Alternatively a layer of silica powder or a layer of high silica glass frit can be printed in the horizontal top surface of a seed whereupon transformation, the vertical wall of a hollow structure in the layer above contacts the top surface of the hollow sealed structure below that has the additional silica. The added silica raises the viscosity of the top surface, thereby helping it to resist the gravitational force of the vertical wall above it by slowing any deformation of the horizontal surface below the vertical wall.

A series of layers of small hollow structures, as shown in FIG. 6, can be advantageously included on all exterior surfaces of the Boards to minimize the impact of atmospheric pressure on the Boards whose sealed structures have internal pressure less than 1 atmosphere. The higher the external pressure exerted on a Board, the greater the benefit of additional layers of the small hollow structures on the exterior surface of the Board.

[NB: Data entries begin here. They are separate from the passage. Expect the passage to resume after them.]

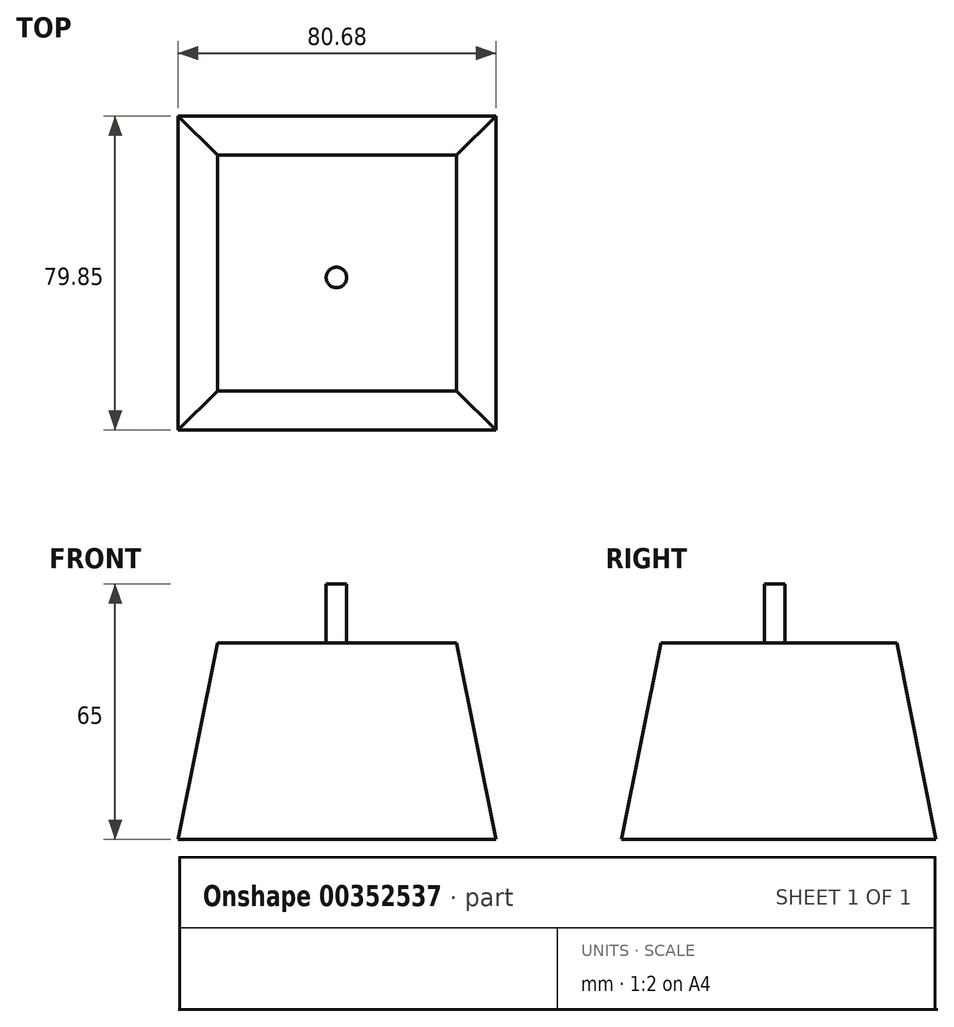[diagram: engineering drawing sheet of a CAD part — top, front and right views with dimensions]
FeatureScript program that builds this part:
annotation { "Feature Type Name" : "Feature", "Feature Type Description" : "" }
export const myFeature = defineFeature(function(context is Context, id is Id, definition is map)
    precondition{}
    {
        {
            var Q0;
            Q0=qCreatedBy(makeId("Top.planeOp"),FACE);
            var sketch = newSketch(context, id + "F0", { "sketchPlane" : qUnion([Q0])});
            skLineSegment(sketch, "E0.bottom", {"start": v(-40.2, 41.03) * mm, "end": v(40.48, 41.03) * mm});
            skLineSegment(sketch, "E0.top", {"start": v(-40.2, -38.82) * mm, "end": v(40.48, -38.82) * mm});
            skLineSegment(sketch, "E0.left", {"start": v(-40.2, 41.03) * mm, "end": v(-40.2, -38.82) * mm});
            skLineSegment(sketch, "E0.right", {"start": v(40.48, 41.03) * mm, "end": v(40.48, -38.82) * mm});
            skSolve(sketch);
        }
        {
            var Q0;
            Q0 = qSketchRegion(id + "F0", true);
            extrude(context, id + "F1", {"entities" : qUnion([Q0]), "oppositeDirection" : true, "depth" : 50 * mm});
        }
        {
            var Q0;
            Q0=makeQuery(id+"F1.opExtrude","CAP_FACE",FACE,{"disambiguationData":[OSD([sQuery(id+"F0.wireOp",EDGE,"E0.bottom"),sQuery(id+"F0.wireOp",EDGE,"E0.top"),sQuery(id+"F0.wireOp",EDGE,"E0.left"),sQuery(id+"F0.wireOp",EDGE,"E0.right")])],"isStart":true});
            chamfer(context, id + "F2", {"entities" : qUnion([Q0]), "chamferType" : ChamferType.TWO_OFFSETS, "width1" : 50 * mm, "oppositeDirection" : false, "width2" : 10 * mm, "tangentPropagation" : true});
        }
        {
            var Q0;
            Q0=qCreatedBy(makeId("Top.planeOp"),FACE);
            var sketch = newSketch(context, id + "F3", { "sketchPlane" : qUnion([Q0])});
            skCircle(sketch, "E1", {"center": v(0, 0) * mm, "radius": 2.6 * mm});
            skSolve(sketch);
        }
        {
            var Q0;
            Q0 = qSketchRegion(id + "F3", true);
            extrude(context, id + "F4", {"entities" : qUnion([Q0]), "operationType" : NewBodyOperationType.ADD, "depth" : 15 * mm});
        }
    });
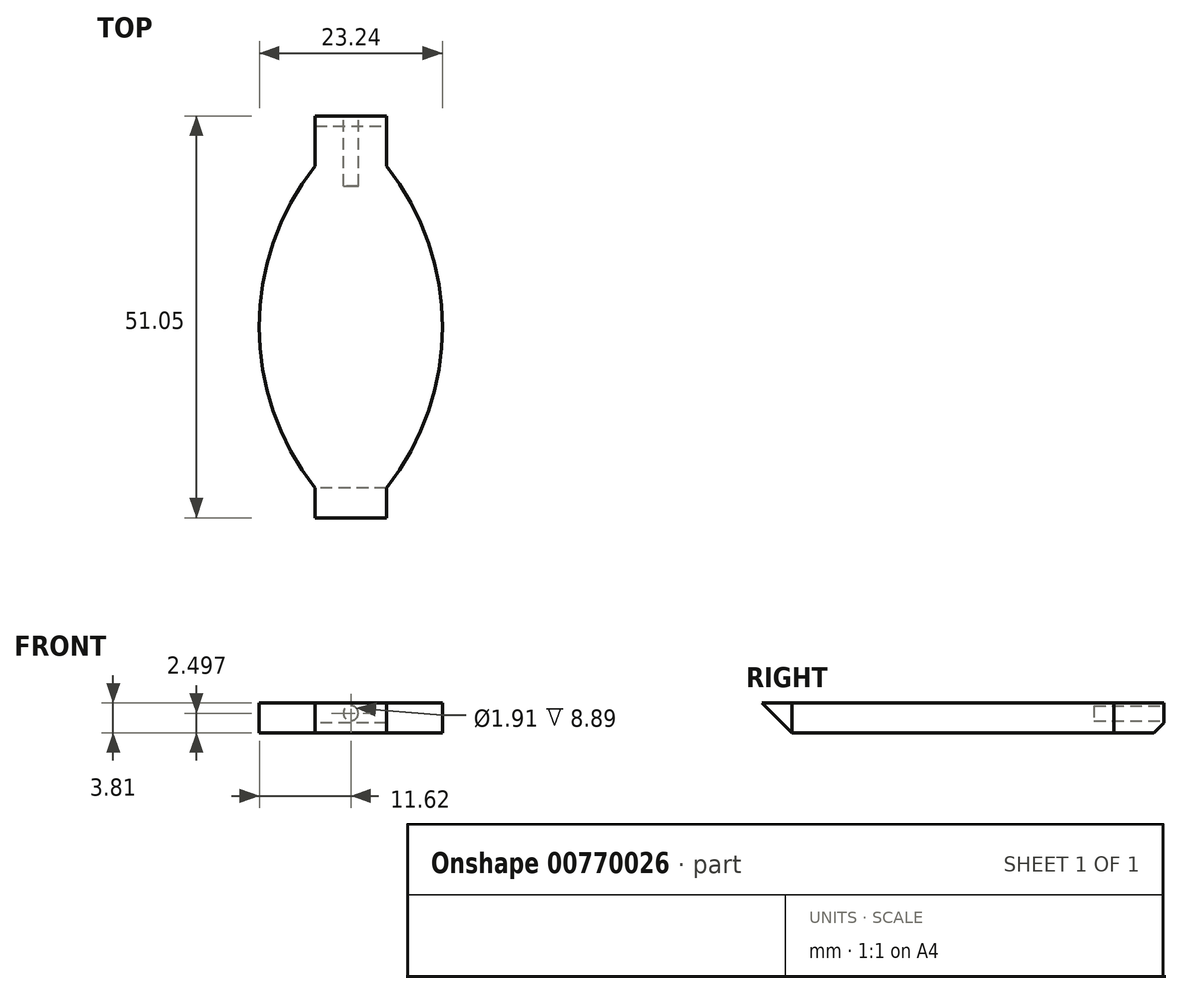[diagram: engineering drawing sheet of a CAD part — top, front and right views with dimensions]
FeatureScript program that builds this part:
annotation { "Feature Type Name" : "Feature", "Feature Type Description" : "" }
export const myFeature = defineFeature(function(context is Context, id is Id, definition is map)
    precondition{}
    {
        {
            var Q0;
            Q0=qCreatedBy(makeId("Top.planeOp"),FACE);
            var sketch = newSketch(context, id + "F0", { "sketchPlane" : qUnion([Q0])});
            skLineSegment(sketch, "E0.top", {"start": v(-4.53, -2.42) * mm, "end": v(4.53, -2.42) * mm});
            skPoint(sketch, "E0.middle", {"position": v(0, 0) * mm});
            skLineSegment(sketch, "E1", {"start": v(-4.53, -43.3) * mm, "end": v(4.53, -43.3) * mm});
            skArc(sketch, "E2", {"start": v(4.53, -43.3) * mm, "mid": v(11.62, -22.86) * mm, "end": v(4.53, -2.42) * mm});
            skArc(sketch, "E3", {"start": v(-4.53, -2.42) * mm, "mid": v(-11.62, -22.86) * mm, "end": v(-4.53, -43.3) * mm});
            skSolve(sketch);
        }
        {
            var Q0;
            Q0 = qSketchRegion(id + "F0", true);
            extrude(context, id + "F1", {"entities" : qUnion([Q0]), "depth" : 3.8 * mm, "offsetDistance" : 25.4 * mm});
        }
        {
            var Q0;
            Q0=makeQuery(id+"F1.opExtrude","SWEPT_FACE",FACE,{"disambiguationData":[OSD([sQuery(id+"F0.wireOp",EDGE,"E0.top")])]});
            var sketch = newSketch(context, id + "F2", { "sketchPlane" : qUnion([Q0])});
            skLineSegment(sketch, "E4.bottom", {"start": v(-4.53, 3.81) * mm, "end": v(4.53, 3.81) * mm});
            skLineSegment(sketch, "E4.top", {"start": v(-4.53, 0) * mm, "end": v(4.53, 0) * mm});
            skLineSegment(sketch, "E4.left", {"start": v(-4.53, 3.81) * mm, "end": v(-4.53, 0) * mm});
            skLineSegment(sketch, "E4.right", {"start": v(4.53, 3.81) * mm, "end": v(4.53, 0) * mm});
            skSolve(sketch);
        }
        {
            var Q0;
            Q0 = qSketchRegion(id + "F2", true);
            extrude(context, id + "F3", {"entities" : qUnion([Q0]), "operationType" : NewBodyOperationType.ADD, "depth" : 6.35 * mm, "offsetDistance" : 25.4 * mm});
        }
        {
            var Q0;
            Q0=makeQuery(id+"F3.opExtrude","CAP_EDGE",EDGE,{"disambiguationData":[OSD([sQuery(id+"F2.wireOp",EDGE,"E4.top")])],"isStart":false});
            chamfer(context, id + "F4", {"entities" : qUnion([Q0]), "width" : 1.27 * mm, "tangentPropagation" : true});
        }
        {
            var Q0;
            Q0=makeQuery(id+"F1.opExtrude","SWEPT_FACE",FACE,{"disambiguationData":[OSD([sQuery(id+"F0.wireOp",EDGE,"E1")])]});
            var sketch = newSketch(context, id + "F5", { "sketchPlane" : qUnion([Q0])});
            skLineSegment(sketch, "E5.bottom", {"start": v(-4.53, 3.81) * mm, "end": v(4.53, 3.81) * mm});
            skLineSegment(sketch, "E5.top", {"start": v(-4.53, 0) * mm, "end": v(4.53, 0) * mm});
            skLineSegment(sketch, "E5.left", {"start": v(-4.53, 3.81) * mm, "end": v(-4.53, 0) * mm});
            skLineSegment(sketch, "E5.right", {"start": v(4.53, 3.81) * mm, "end": v(4.53, 0) * mm});
            skSolve(sketch);
        }
        {
            var Q0;
            Q0 = qSketchRegion(id + "F5", true);
            extrude(context, id + "F6", {"entities" : qUnion([Q0]), "operationType" : NewBodyOperationType.ADD, "depth" : 5.08 * mm, "offsetDistance" : 25.4 * mm});
        }
        {
            var Q0;
            Q0=makeQuery(id+"F6.opExtrude","CAP_EDGE",EDGE,{"disambiguationData":[OSD([sQuery(id+"F5.wireOp",EDGE,"E5.top")])],"isStart":false});
            chamfer(context, id + "F7", {"entities" : qUnion([Q0]), "width" : 5.08 * mm, "tangentPropagation" : true});
        }
        {
            var Q0;
            Q0=makeQuery(id+"F3.opExtrude","CAP_FACE",FACE,{"disambiguationData":[OSD([sQuery(id+"F2.wireOp",EDGE,"E4.bottom"),sQuery(id+"F2.wireOp",EDGE,"E4.top"),sQuery(id+"F2.wireOp",EDGE,"E4.left"),sQuery(id+"F2.wireOp",EDGE,"E4.right")])],"isStart":false});
            var sketch = newSketch(context, id + "F8", { "sketchPlane" : qUnion([Q0])});
            skCircle(sketch, "E6", {"center": v(0, 2.5) * mm, "radius": 0.95 * mm});
            skPoint(sketch, "E6.centerSnap0", {"position": v(0, 1.27) * mm});
            skSolve(sketch);
        }
        {
            var Q0;
            Q0 = qSketchRegion(id + "F8", true);
            extrude(context, id + "F9", {"entities" : qUnion([Q0]), "operationType" : NewBodyOperationType.REMOVE, "oppositeDirection" : true, "depth" : 8.9 * mm, "offsetDistance" : 25.4 * mm});
        }
    });
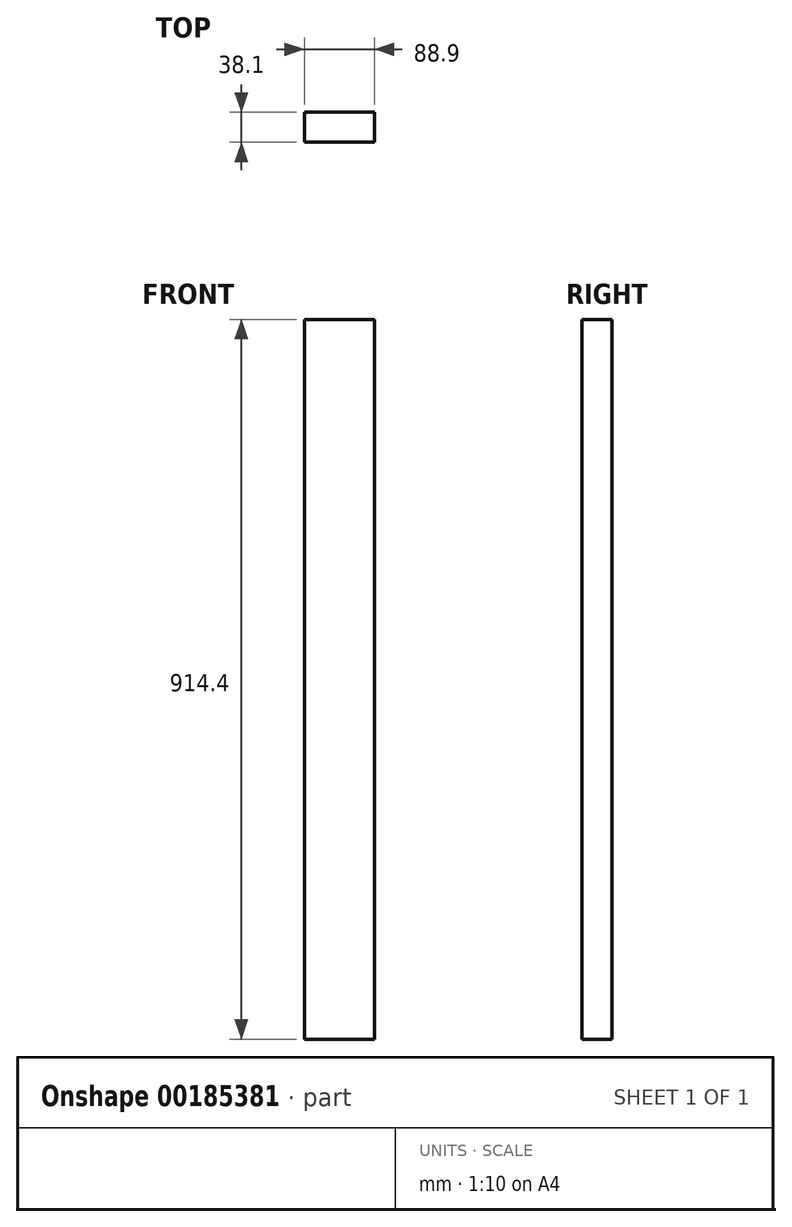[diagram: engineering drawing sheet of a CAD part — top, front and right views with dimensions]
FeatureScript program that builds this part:
annotation { "Feature Type Name" : "Feature", "Feature Type Description" : "" }
export const myFeature = defineFeature(function(context is Context, id is Id, definition is map)
    precondition{}
    {
        {
            var Q0;
            Q0=qCreatedBy(makeId("Top.planeOp"),FACE);
            var sketch = newSketch(context, id + "F0", { "sketchPlane" : qUnion([Q0])});
            skLineSegment(sketch, "E0.bottom", {"start": v(0, 0) * mm, "end": v(88.9, 0) * mm});
            skLineSegment(sketch, "E0.top", {"start": v(0, 38.1) * mm, "end": v(88.9, 38.1) * mm});
            skLineSegment(sketch, "E0.left", {"start": v(0, 0) * mm, "end": v(0, 38.1) * mm});
            skLineSegment(sketch, "E0.right", {"start": v(88.9, 0) * mm, "end": v(88.9, 38.1) * mm});
            skSolve(sketch);
        }
        {
            var Q0;
            Q0=makeQuery(id+"F0.imprint","IMPRINT",FACE,{"disambiguationData":[TD([[makeQuery(id+"F0.imprint","IMPRINT",EDGE,{"derivedFrom":sQuery(id+"F0.wireOp",EDGE,"E0.bottom")}),1.0]])]});
            extrude(context, id + "F1", {"entities" : qUnion([Q0]), "depth" : 914.4 * mm});
        }
    });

Alternatively, increasing the wall thickness of the hollow structures exposed to the surrounding atmospheric pressure can, through the printing of seeds, reduce the need for the additional layers of the small hollow structures.

It is also possible to create a pressure gradient in the hollow structures that are on the exterior of the Boards to counter the exterior pressure. That increase in pressure would likely involve heating a Board in an atmosphere where the gas can diffuse into the interior of the hollow structures on the exterior of the Board, and upon cooling, the gas remains trapped within those hollow structures.

The description of particular embodiments of the present invention is now complete. Many of the described features may be substituted, altered or omitted without departing from the scope of the invention. For example, rather than generating a plurality of congruent hollow structures, a single Board can include a plurality of different shaped and sized hollow structures. These and other deviations from the particular embodiments shown will be apparent to those skilled in the art, particularly in view of the foregoing disclosure.

Claims

1. A method for manufacturing an insulating board, said method comprising: providing a tray having a bottom surface and a plurality of sidewalls;printing on said bottom surface of said tray a plurality of seeds in a first layer;printing on said plurality of seeds in said first layer a plurality of seeds in a second layer, a center of each seed of said second layer being horizontally offset from a center of each seed of said first layer;printing on said plurality of seeds in said second layer a plurality of seeds in a third layer, a center of each seed of said third layer being horizontally offset from a center of each seed of said first layer and said second layer; andheating said tray to transform said seeds into a plurality of hollow structures.